Storm clouds pushed by Tropical Storm Ida dropped as much as an inch and a half of rain on parts of Northwest North Carolina and the Triad yesterday.
But another 3 to 6 inches of rain may fall in the region before the storm's remnants completely move out of the state by early Friday, forecasters with the National Weather Service said last night.
The weather service issued flood watches last night for counties throughout both regions.
Ida first sloshed ashore yesterday morning at Dauphin Island, Ala., before heading across Mobile Bay toward the Alabama mainland and on to Florida.
Upon landfall, Ida weakened to a depression, causing little damage along the Gulf Coast but bringing more rain to the already-soaked Southeast.
Tropical moisture from the storm will combine with a cold front to produce moderate to heavy rain through tonight, said Kris Matta, a weather-service meteorologist in Blacksburg, Va. Today's total rainfall is expected to be between 3 and 3½ inches in Northwest North Carolina and southern Virginia.
In Forsyth and Guilford counties, tropical moisture and a low pressure system off the coast likely will bring up to 2 inches of rain to the Triad by this morning, weather- service officials in Raleigh said.
Camel City Cafe loses its lease
Camel City Cafe, located in the Stevens Center at 401 W. Fourth St., is losing its operating space beginning Dec. 1.
UNC School of the Arts, which owns the center, has terminated its lease with the restaurant, citing "repeated failures" of cafe owner John Hughes to pay rent on time.
George Burnette, the school's chief operating officer, said that Hughes has paid his rent on time only four times since he became a tenant in 2005.
As "stewards of a state property, we must manage our facilities in a business-like manner," Burnette said in an e-mail.
Hughes told his customers by e-mail that UNCSA's action would mean the cancelation of many Christmas parties and hardship for his employees during the holiday season.

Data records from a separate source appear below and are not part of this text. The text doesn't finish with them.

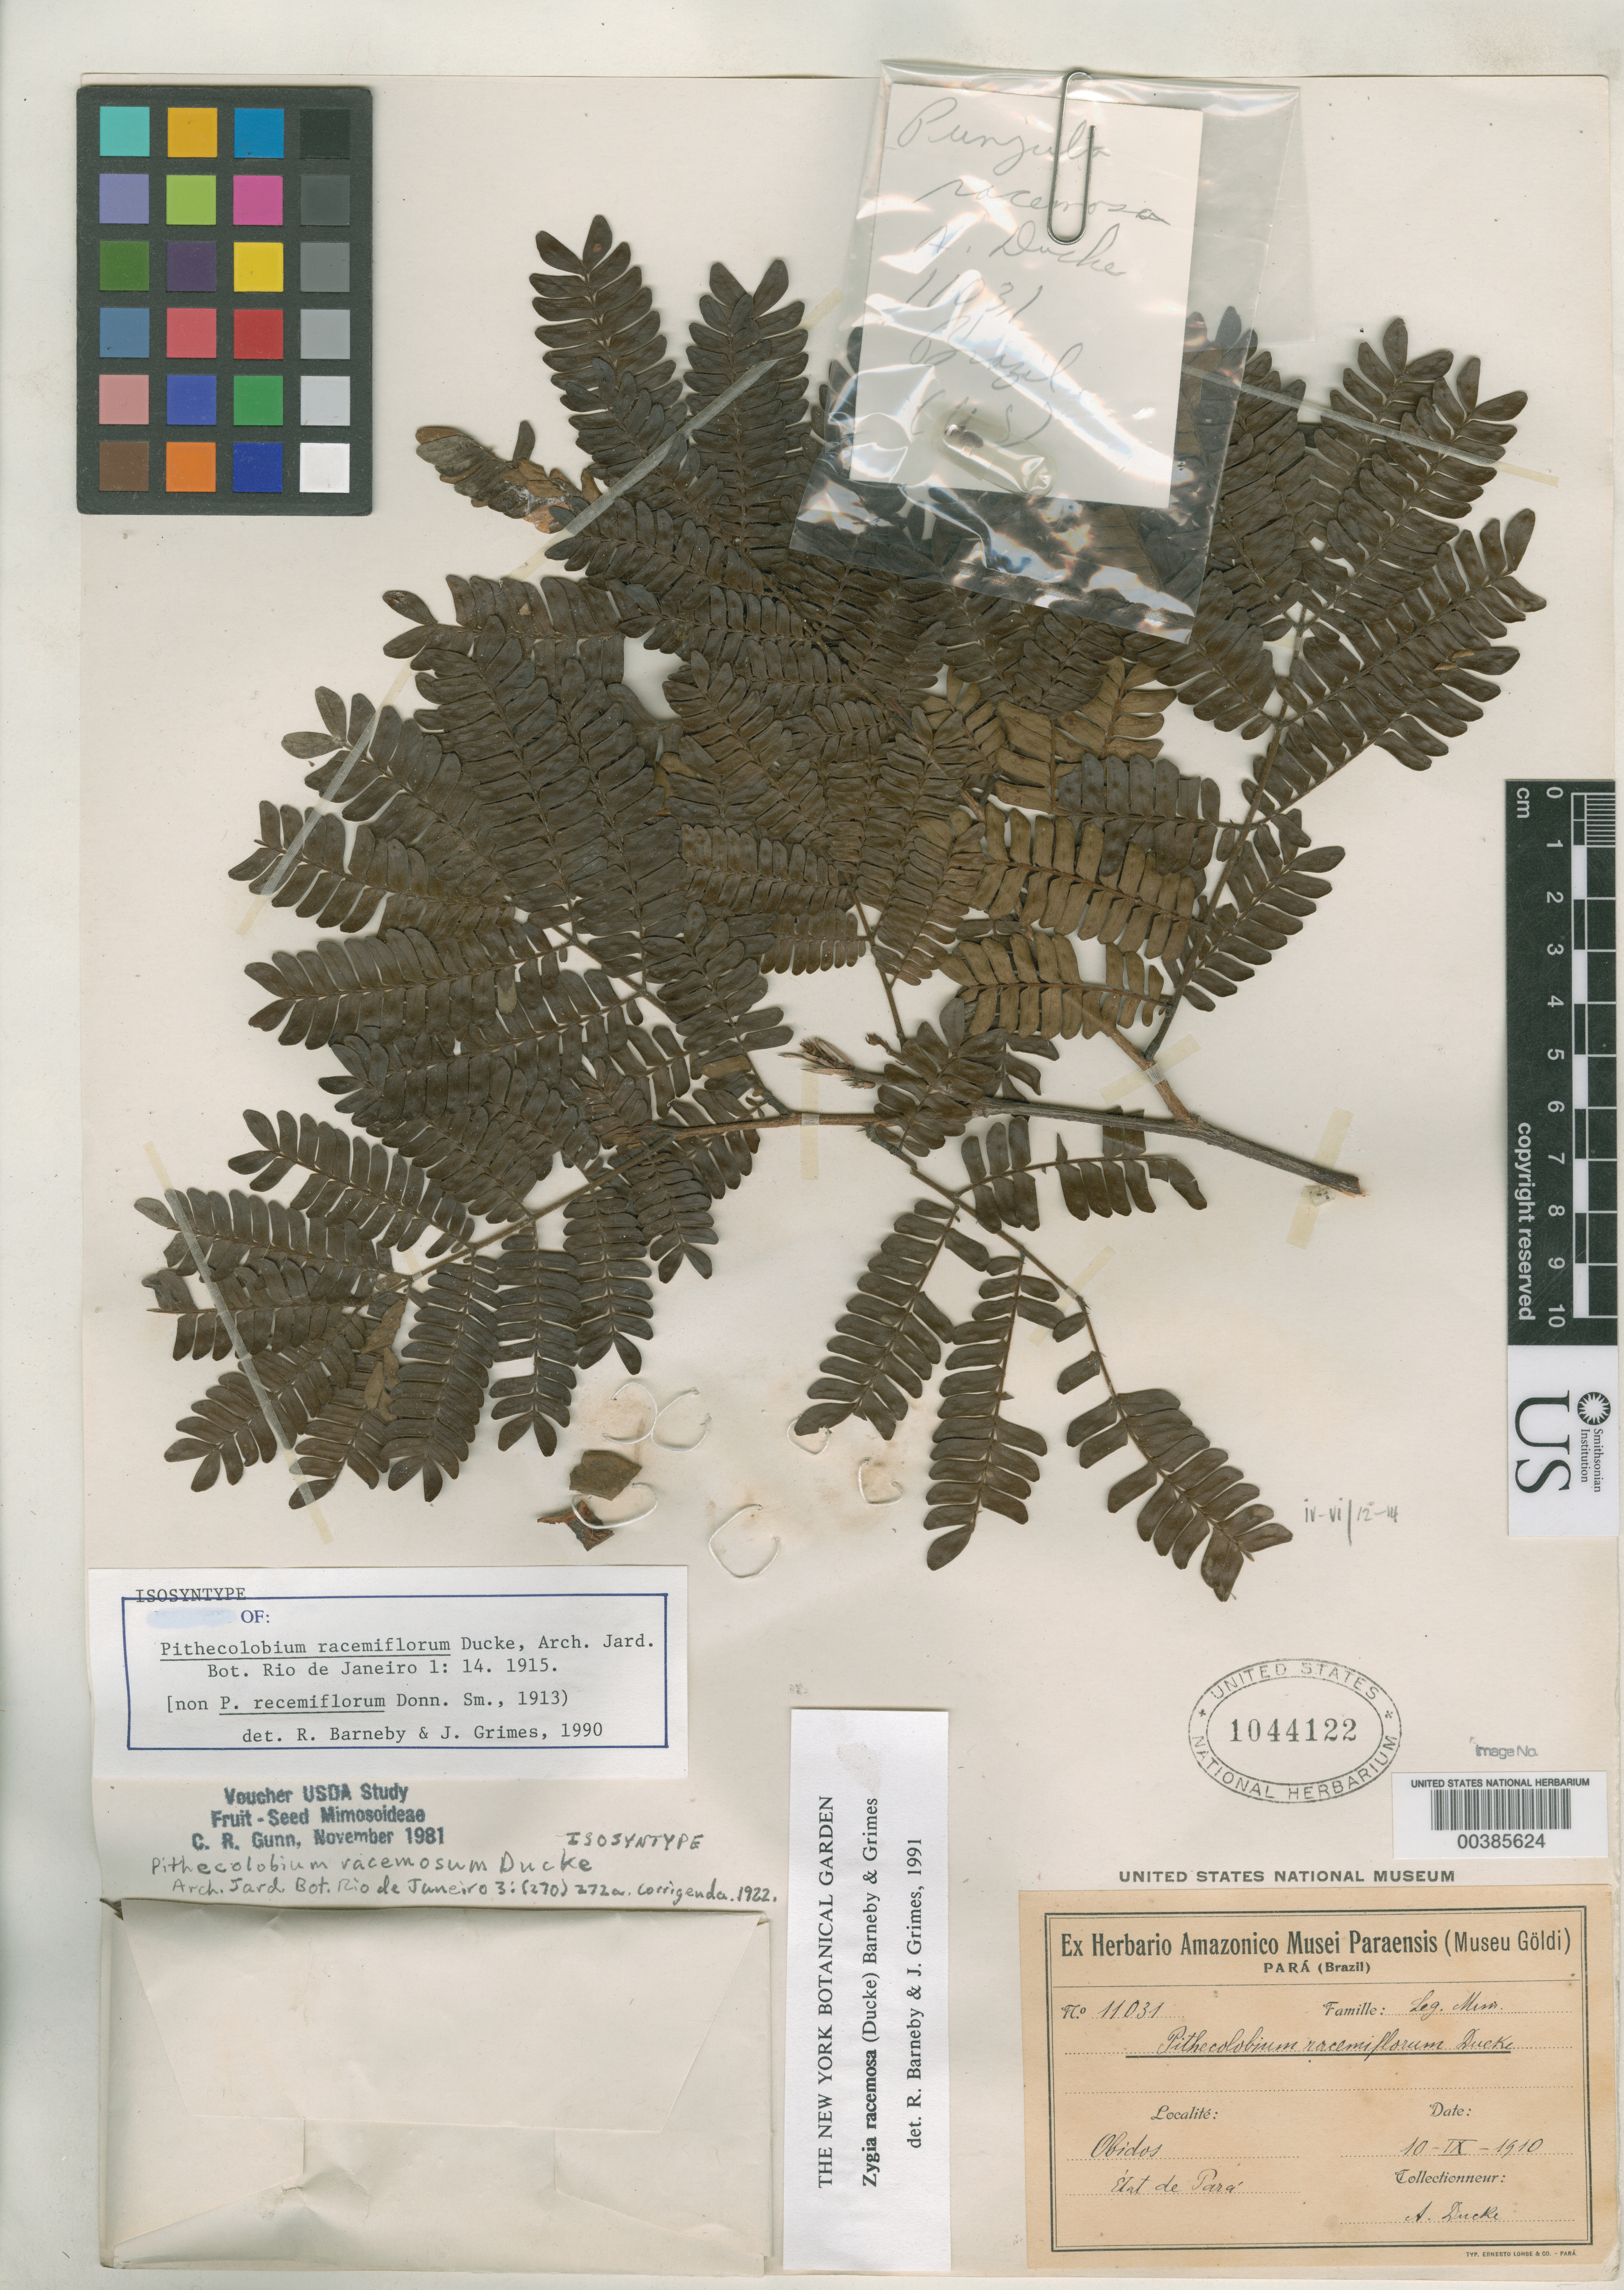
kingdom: Plantae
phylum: Tracheophyta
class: Magnoliopsida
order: Fabales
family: Fabaceae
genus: Pithecellobium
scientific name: Pithecellobium racemiflorum Ducke, nom. illeg.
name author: Ducke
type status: Isosyntype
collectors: A. Ducke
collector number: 11031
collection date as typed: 10 Sep 1910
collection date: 1910-09-10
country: Brazil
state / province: Pará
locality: Obidos.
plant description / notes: Later homonym of Pithecellobium racemiflorum Donn. Sm.; Also a type of Pithecellobium racemosum Ducke, nom. nov.; Replacement name for Pithecellobium racemiflorum Ducke (1915), non P. racemiflorum Donn. Sm. (1913).; Also a type of Pithecellobium racemiflorum Ducke, nom. illeg.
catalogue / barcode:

"They have, in effect, given me no option to sell or move my restaurant," he said.
School officials said they want another restaurant in the center as part of its commitment to the Winston-Salem business community and downtown revitalization.
Pork producer files for bankruptcy
CLINTON -- A pork producer in Clinton has filed for bankruptcy after complaints from unpaid vendors and falling pork consumption tied to swine-flu fears.
Coharie Farms of Clinton filed for bankruptcy Friday. Owner Anne Faircloth said that she plans to liquidate the company and that some of its 170 employees will be laid off. Faircloth is the daughter of Lauch Faircloth, a former Republican senator from North Carolina.
As many as 30 farmers complained earlier this month that Coharie hadn't paid for grain deliveries. Coharie's debts to various vendors top $3 million.
The company blamed losses of nearly $30 million in the past two years on a 2008 increase in grain prices, a $20 drop in hog prices and unwarranted fears about the H1N1 virus, despite assurances by health officials that the swine-flu virus isn't linked to pork consumption.